GVSU College Republicans Chairman Kyle Smith agreed Snyder’s image as an outsider helped him achieve victory.

“I think Michigan is tired of the political status quo,” he said. “We’ve elected non-career politicians to quite a few positions throughout the state now. I know that the winner up in the first congressional district has been a general surgeon for thirty years and, of course, now we have Rick for governor.”

While Cornish said Snyder’s managerial experience from his days as CEO of Gateway, Inc. have helped craft an image of somebody who is capable of increasing economic development and job production, his primary challenge will be working with legislators who maintain their own concerns and constituencies.

“He seems to be able to work very well with other people,” Cornish said. “He seems to be a very affable person. He seems to be relatively moderate, politically speaking. So one would think that he would be able to work with other people very well, but that’s kind of an unknown because he’s never held a position of political leadership.”

Next Steps

Gov. Jennifer Granholm traveled to Detroit Wednesday morning to counsel Governor-elect Snyder on transitioning into office. Local Republicans already have high expectations for Snyder.

“I am ecstatic with the results of (Tuesday’s) election,” Smith said. “… Michigan’s voters decided that Rick needs support throughout government and decided voting Republican was the way to do so.”

Smith said he would first like to see Snyder focus on the Michigan Business Tax, which placed a financial strain on some small businesses.

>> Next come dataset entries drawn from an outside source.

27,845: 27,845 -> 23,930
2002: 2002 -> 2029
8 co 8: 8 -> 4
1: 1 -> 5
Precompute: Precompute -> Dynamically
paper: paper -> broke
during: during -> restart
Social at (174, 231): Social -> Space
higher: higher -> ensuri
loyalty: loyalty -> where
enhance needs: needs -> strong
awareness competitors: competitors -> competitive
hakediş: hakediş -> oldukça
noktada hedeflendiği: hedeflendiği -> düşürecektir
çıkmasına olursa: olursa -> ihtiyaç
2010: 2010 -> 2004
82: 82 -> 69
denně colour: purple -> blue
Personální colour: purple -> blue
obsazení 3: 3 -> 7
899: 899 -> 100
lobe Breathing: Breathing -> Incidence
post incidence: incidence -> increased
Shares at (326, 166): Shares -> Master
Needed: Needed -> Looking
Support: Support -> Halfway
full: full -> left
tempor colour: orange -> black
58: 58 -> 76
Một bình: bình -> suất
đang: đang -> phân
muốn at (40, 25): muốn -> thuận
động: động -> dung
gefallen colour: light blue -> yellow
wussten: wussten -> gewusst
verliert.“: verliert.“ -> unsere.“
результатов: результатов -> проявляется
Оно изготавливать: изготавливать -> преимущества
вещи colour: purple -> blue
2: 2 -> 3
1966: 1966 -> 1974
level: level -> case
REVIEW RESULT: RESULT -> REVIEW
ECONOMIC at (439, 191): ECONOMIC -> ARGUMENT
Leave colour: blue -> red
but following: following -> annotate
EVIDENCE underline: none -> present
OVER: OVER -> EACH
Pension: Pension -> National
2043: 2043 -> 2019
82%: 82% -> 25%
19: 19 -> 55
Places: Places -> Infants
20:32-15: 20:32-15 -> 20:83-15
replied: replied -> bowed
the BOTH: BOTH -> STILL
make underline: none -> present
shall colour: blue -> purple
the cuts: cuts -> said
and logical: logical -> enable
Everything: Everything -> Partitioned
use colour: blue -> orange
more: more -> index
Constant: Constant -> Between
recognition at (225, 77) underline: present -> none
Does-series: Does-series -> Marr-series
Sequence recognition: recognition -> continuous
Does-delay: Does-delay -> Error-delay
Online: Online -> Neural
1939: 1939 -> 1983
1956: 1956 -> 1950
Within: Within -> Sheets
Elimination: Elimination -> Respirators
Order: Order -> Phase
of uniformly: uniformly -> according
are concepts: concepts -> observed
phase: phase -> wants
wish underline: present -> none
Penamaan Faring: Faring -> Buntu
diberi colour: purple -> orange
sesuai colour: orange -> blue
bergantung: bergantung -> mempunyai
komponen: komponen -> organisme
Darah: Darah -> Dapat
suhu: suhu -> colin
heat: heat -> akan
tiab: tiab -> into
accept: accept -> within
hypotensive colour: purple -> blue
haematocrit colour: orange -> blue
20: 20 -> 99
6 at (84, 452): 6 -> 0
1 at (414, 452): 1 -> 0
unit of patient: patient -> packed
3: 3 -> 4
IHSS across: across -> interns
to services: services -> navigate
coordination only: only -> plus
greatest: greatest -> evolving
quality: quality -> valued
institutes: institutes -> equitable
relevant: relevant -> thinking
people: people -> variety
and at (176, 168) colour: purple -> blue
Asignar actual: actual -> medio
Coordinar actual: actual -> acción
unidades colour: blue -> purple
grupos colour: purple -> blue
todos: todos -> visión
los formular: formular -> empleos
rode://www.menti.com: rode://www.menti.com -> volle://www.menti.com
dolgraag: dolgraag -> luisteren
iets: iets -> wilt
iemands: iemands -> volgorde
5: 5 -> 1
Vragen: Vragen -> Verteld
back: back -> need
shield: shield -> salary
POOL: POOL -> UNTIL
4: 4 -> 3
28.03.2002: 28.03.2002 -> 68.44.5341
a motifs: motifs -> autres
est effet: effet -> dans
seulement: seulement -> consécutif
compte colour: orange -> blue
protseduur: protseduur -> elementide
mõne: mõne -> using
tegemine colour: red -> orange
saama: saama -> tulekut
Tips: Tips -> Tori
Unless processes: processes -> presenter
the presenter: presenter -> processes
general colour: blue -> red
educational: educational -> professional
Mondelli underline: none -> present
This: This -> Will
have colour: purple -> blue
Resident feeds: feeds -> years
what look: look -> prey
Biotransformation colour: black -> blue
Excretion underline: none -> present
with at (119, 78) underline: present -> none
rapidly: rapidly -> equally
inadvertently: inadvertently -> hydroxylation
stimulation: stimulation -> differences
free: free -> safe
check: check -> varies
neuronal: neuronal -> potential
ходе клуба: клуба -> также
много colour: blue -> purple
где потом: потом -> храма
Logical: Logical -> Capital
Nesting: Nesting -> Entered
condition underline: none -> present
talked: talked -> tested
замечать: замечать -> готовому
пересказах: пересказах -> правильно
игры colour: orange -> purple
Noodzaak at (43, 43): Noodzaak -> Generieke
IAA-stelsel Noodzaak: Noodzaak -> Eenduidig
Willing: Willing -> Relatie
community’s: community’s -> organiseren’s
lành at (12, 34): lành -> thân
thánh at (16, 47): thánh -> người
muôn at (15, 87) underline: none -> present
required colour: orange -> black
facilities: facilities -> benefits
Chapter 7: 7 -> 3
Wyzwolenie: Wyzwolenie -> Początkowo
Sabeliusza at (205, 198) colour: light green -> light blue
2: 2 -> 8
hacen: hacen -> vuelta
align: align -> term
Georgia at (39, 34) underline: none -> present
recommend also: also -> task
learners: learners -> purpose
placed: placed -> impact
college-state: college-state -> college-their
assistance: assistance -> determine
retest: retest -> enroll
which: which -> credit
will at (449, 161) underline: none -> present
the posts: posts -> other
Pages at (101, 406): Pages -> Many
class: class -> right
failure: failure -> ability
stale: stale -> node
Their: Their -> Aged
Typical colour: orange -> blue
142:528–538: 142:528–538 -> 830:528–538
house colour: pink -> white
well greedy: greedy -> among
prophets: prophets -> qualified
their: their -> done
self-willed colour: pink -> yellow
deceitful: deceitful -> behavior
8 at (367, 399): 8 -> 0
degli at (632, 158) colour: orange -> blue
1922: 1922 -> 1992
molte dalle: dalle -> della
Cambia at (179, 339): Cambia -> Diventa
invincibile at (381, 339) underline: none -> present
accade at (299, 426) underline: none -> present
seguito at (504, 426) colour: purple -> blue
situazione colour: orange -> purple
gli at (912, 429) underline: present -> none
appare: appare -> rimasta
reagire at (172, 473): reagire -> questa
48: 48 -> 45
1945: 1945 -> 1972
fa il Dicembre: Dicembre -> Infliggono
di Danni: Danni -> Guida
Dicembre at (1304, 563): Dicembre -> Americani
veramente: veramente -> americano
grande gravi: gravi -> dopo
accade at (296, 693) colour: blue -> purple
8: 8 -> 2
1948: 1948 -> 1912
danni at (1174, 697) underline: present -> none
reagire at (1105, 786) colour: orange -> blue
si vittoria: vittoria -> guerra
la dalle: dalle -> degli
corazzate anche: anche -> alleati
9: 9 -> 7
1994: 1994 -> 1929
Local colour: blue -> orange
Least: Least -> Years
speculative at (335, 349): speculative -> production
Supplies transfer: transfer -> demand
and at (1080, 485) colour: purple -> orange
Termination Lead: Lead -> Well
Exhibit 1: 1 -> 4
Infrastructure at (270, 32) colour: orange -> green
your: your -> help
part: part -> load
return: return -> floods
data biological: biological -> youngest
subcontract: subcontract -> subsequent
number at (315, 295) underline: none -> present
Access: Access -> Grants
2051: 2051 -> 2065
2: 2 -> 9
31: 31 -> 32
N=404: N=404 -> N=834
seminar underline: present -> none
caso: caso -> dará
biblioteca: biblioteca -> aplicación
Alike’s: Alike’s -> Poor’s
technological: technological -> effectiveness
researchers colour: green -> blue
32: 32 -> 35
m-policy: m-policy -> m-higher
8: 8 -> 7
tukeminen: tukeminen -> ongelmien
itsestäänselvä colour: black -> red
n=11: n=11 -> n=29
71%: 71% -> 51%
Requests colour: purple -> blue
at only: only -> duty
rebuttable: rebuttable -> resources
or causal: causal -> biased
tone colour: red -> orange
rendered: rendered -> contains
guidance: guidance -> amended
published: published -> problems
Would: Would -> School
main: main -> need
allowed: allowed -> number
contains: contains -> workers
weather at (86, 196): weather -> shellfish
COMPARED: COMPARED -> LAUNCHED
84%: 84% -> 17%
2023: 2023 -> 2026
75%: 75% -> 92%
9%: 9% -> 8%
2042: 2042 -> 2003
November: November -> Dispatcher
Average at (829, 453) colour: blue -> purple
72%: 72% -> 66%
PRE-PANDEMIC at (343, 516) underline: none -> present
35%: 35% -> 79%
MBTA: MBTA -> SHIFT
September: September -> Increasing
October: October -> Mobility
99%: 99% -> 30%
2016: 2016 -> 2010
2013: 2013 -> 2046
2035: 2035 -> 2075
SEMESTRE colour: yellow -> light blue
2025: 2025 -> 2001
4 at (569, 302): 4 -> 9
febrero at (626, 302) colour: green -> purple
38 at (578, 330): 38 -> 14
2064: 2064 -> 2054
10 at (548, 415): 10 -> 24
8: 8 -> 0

“We must alter or eliminate this tax to help make Michigan friendly to business again,” he said. “I believe Michigan will see a reduction in unemployment and more business entering the state.”

Smith said in total, volunteers at the Fix Michigan Center in Grand Rapids placed more than 14,000 phone calls to potential voters and he was glad to see their efforts pay off in the end.

“It’s a great feeling to see all your hard work come to fruition and have that feeling on election night that yes, this is what those phone calls, those door knocks and all the literature-drops, this is what we worked for,” he said.

Although Smith described the mood at the Fix Michigan Center as “very optimistic” on election night, the results were not so encouraging for Democrats, who lost control of the House of Representatives and also failed to capture the Secretary of State and Attorney General positions in-state.

“Election night was obviously very disappointing in nearly every regard for Democrats across the state and country,” said GVSU College Democrats President Paul LeBlanc. “It’s quite clear that public discontentment with widespread unemployment and the state of the economy in general has hit the party hard.”

However, LeBlanc said he was pleased the Democrats maintained control of the Senate and that Brandon Dillon (D-Grand Rapids) won the 75th District State House of Representatives seat.

“Though the results were disappointing, we remain optimistic that voters will now be able to see the clear differences between the Republican Party’s leadership and our leaders during the next two years and this will prove beneficial for us in 2012,” he said.

LeBlanc added he hopes Snyder and other Republican leaders will view the election results not “as a mandate to enact their agenda” but a chance to work on a bipartisan solution to the country’s economic problems.

“Rather than using Tuesday’s victory as an opportunity to tend to the GOP’s pet projects and cater to the party’s interest groups, Snyder and the new Republican majority should work with Democrats in the legislature to enact rational economic policies that aim to turn our economy around and extend assistance to those hit hardest by the recession,” LeBlanc said. “We will only see the dismal state of the Michigan economy begin to turn around if the Republican leadership decides to do this. If not, we can only expect more of the same.”

Smith also expressed hope for political cooperation but said the new balance of power in Congress will make it “significantly more difficult” for the Obama administration to enforce its policies.

“With Republicans controlling the House of Representatives, President Obama will need to be more open to working with the other side to have his policies passed through Congress,” he said.